> [Problems to solve]
A: In the passage on hand-sewing needles, what other name is given for embroidery needles?
B: Write a continuation of the passage on hand-sewing needles, picking up after its final entry.
-- Selected extract follows --
Hand-sewing needles come in a variety of types/classes designed according to their intended use, with each type also varying in size.
- Sharp needles: used for general hand sewing; built with a sharp point, a round eye, and are of medium length. Those with a double-eyes are able to carry two strands of thread while minimizing fabric friction.
- Appliqué: These are considered another all-purpose needle for sewing, appliqué, and patchwork.
- Embroidery: Also known as crewel needles; identical to sharps but have a longer eye to enable easier threading of multiple embroidery threads and thicker yarns.
- Betweens or quilting: These needles are shorter than sharps, with a small rounded eye, and are used for making fine stitches on heavy fabrics such as in tailoring, quilt making, and other detailed handwork; note that some manufacturers also distinguish between quilting needles and quilting between needles, the latter being slightly shorter and narrower than the former.
- Milliners: A class of needles generally longer than sharps, useful for basting and pleating, normally used in millinery work.
- Easy- or self-threading: Also called calyx-eyed sharps, side threading, and spiral eye, these needles have an open slot into which a thread may easily be guided rather than the usual closed eye design.
-- Selected extract concluded --
-- The data follows --
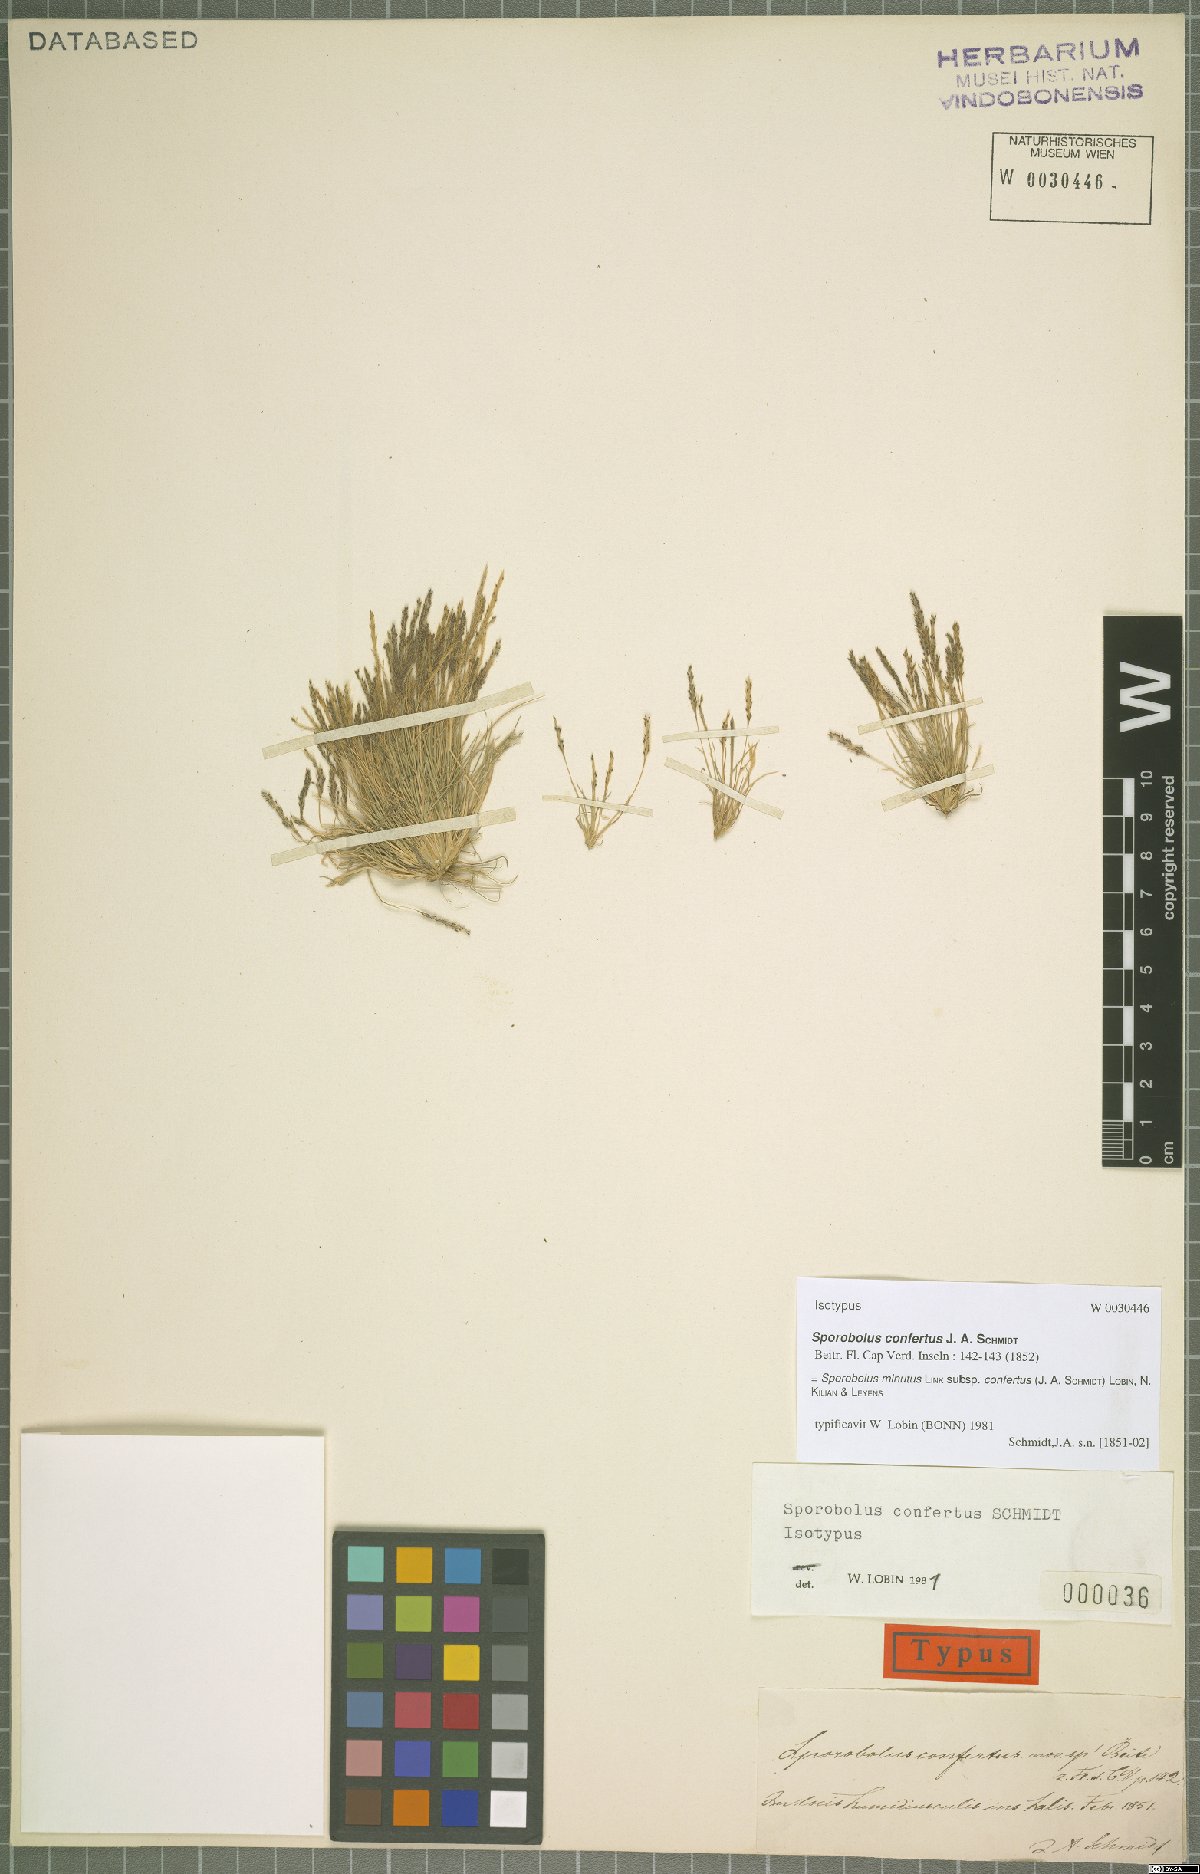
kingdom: Plantae
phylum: Tracheophyta
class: Liliopsida
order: Poales
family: Poaceae
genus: Sporobolus
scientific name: Sporobolus virginicus
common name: Beach dropseed
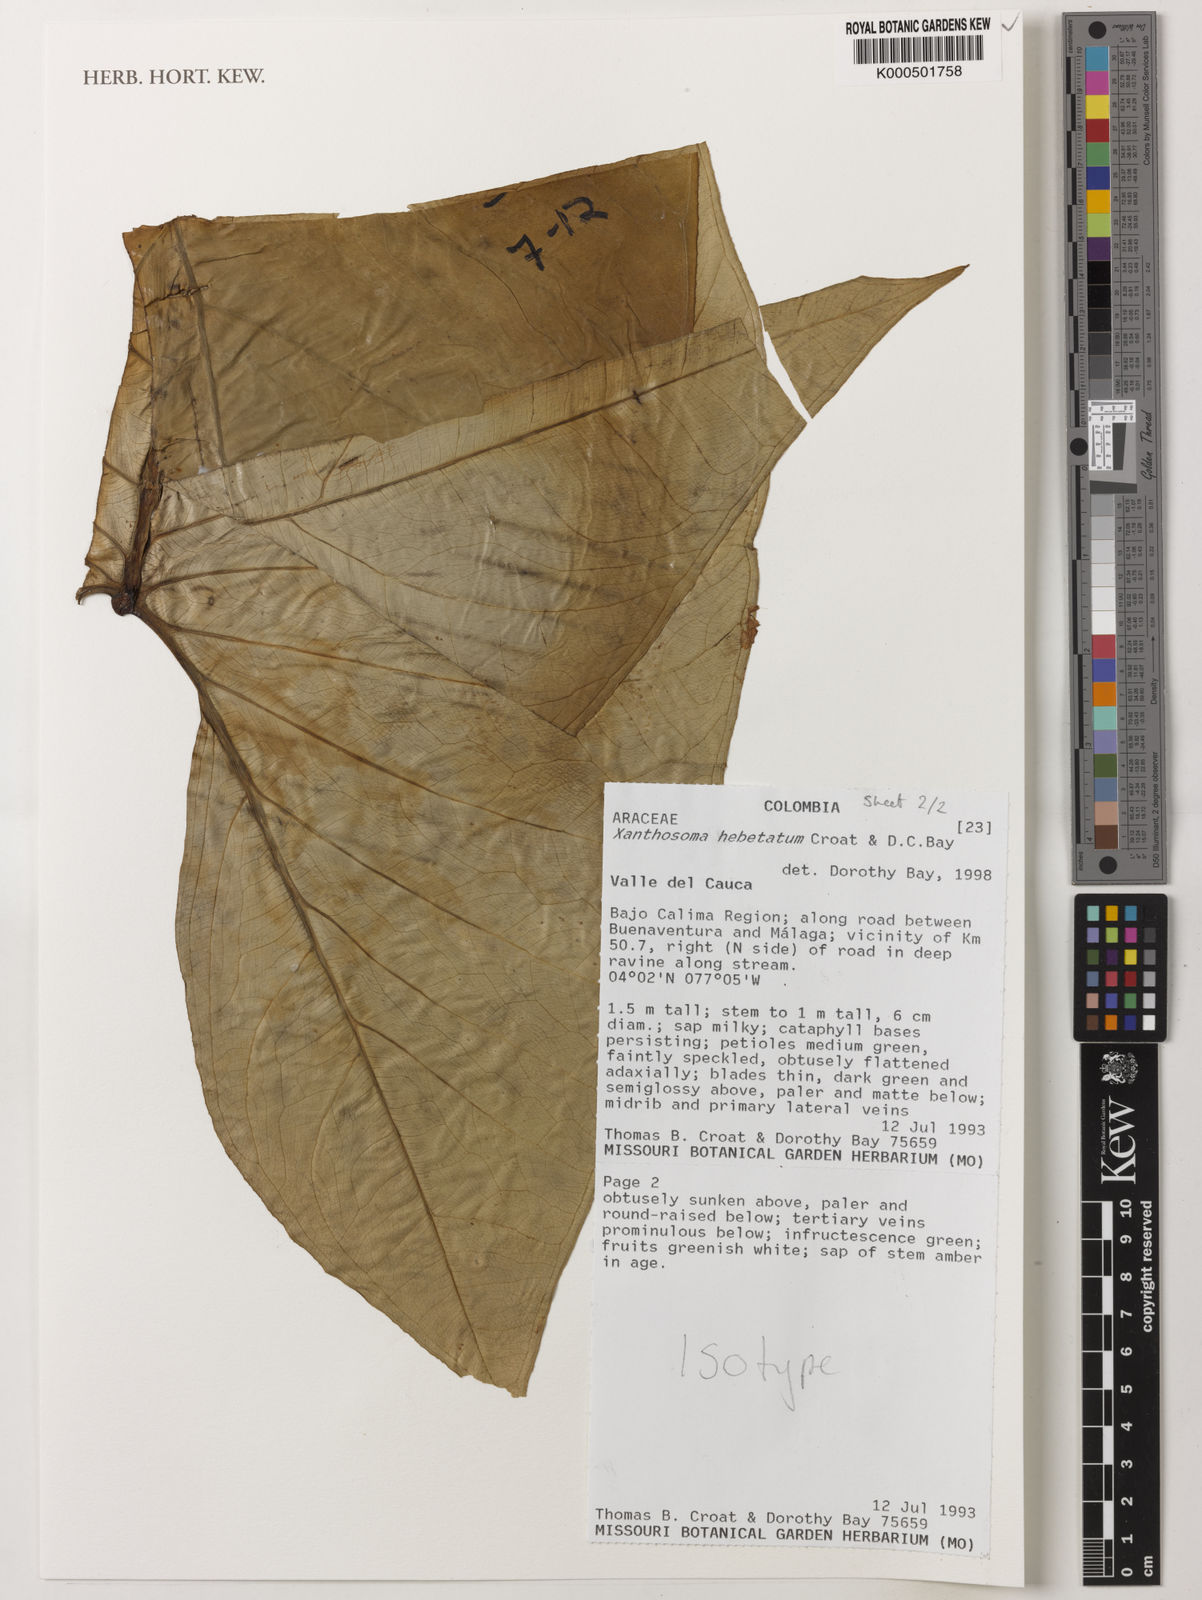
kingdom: Plantae
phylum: Tracheophyta
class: Liliopsida
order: Alismatales
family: Araceae
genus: Xanthosoma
-- The data concluded --
> [Solved problems]
A: Crewel needles.

B:
- Beading: These needles are very fine, with a narrow eye to enable them to fit through the center of beads and sequins along with a long shaft to thread and hold a number of beads at a time.
- Bodkin: Also called ballpoints, this is a long, thick needle with a ballpoint end and a large, elongated eye. They can be flat or round and are generally used for threading elastic, ribbon, or tape through casings and lace openings.
- Chenille: These are similar to tapestry needles but with large, long eyes and a very sharp point to penetrate closely woven fabrics. Useful for ribbon embroidery.
- Darning: Sometimes called finishing needles, these are designed with a blunt tip and large eye making them similar to tapestry needles but longer; yarn darners are the heaviest sub-variety.
- Doll: Not designed for hand sewing at all, these needles are made long and thin and are used for soft sculpturing on dolls, particularly facial details.
- Leather: Also known as glovers and wedge needles, these have a triangular point designed to pierce leather without tearing it; often used on leather-like materials such as vinyl and plastic.
- Sailmaker: Similar to leather needles, but the triangular point extends further up the shaft; designed for sewing thick canvas or heavy leather.
- Tapestry: The large eye on these needles lets them carry a heavier weight yarn than other needles, and their blunt tip—usually bent at a slight angle from the rest of the needle—allows them to pass through loosely woven fabric such as embroidery canvas or even-weave material without catching or tearing it; comes in a double-eyed version for use on a mounted frame and with two colors of thread.
- Tatting: These are built long with an even thickness for their entire length, including at the eye, to enable the thread to be pulled through the double stitches used in tatting.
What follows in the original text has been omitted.